Warum es wichtig ist
Dieser 'minimalistische' Ansatz der Evolution legt nahe, dass komplexe Verhaltensweisen wie Sprache aus gezielten Verfeinerungen bestehender neuronaler Schaltkreise entstehen können, anstatt aus einer massiven Gehirnreorganisation. Diese beiden verstärkten Regionen in der singenden Maus sind auch beim Menschen zentral für die Stimmkontrolle, und Hirnbildgebungsstudien zeigen stärkere Verbindungen zwischen ähnlichen motorischen und auditiven Bereichen beim Menschen im Vergleich zu anderen Primaten.

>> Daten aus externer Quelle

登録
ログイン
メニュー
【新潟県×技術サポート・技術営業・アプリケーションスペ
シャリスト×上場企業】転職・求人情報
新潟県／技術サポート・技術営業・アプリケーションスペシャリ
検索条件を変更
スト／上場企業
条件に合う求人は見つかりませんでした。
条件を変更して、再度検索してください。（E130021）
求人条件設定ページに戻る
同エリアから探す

Die singende Maus könnte also eine evolutionäre Abkürzung nachspielen, die unseren Vorfahren den Weg zur Sprache ebnete.
Was Sie tun können
Auch wenn Sie nicht über Nacht neue Gehirnverkabelung entwickeln können, zeigt diese Forschung die bemerkenswerte Fähigkeit des Gehirns zu gezielten Veränderungen. Sie können Ihre eigenen kognitiven Verbindungen fördern, indem Sie neue Fähigkeiten erlernen, komplexe Aufgaben wie das Spielen eines Instruments oder das Sprechen einer neuen Sprache üben und Aktivitäten nachgehen, die präzise Koordination erfordern – diese können die beteiligten neuronalen Bahnen stärken.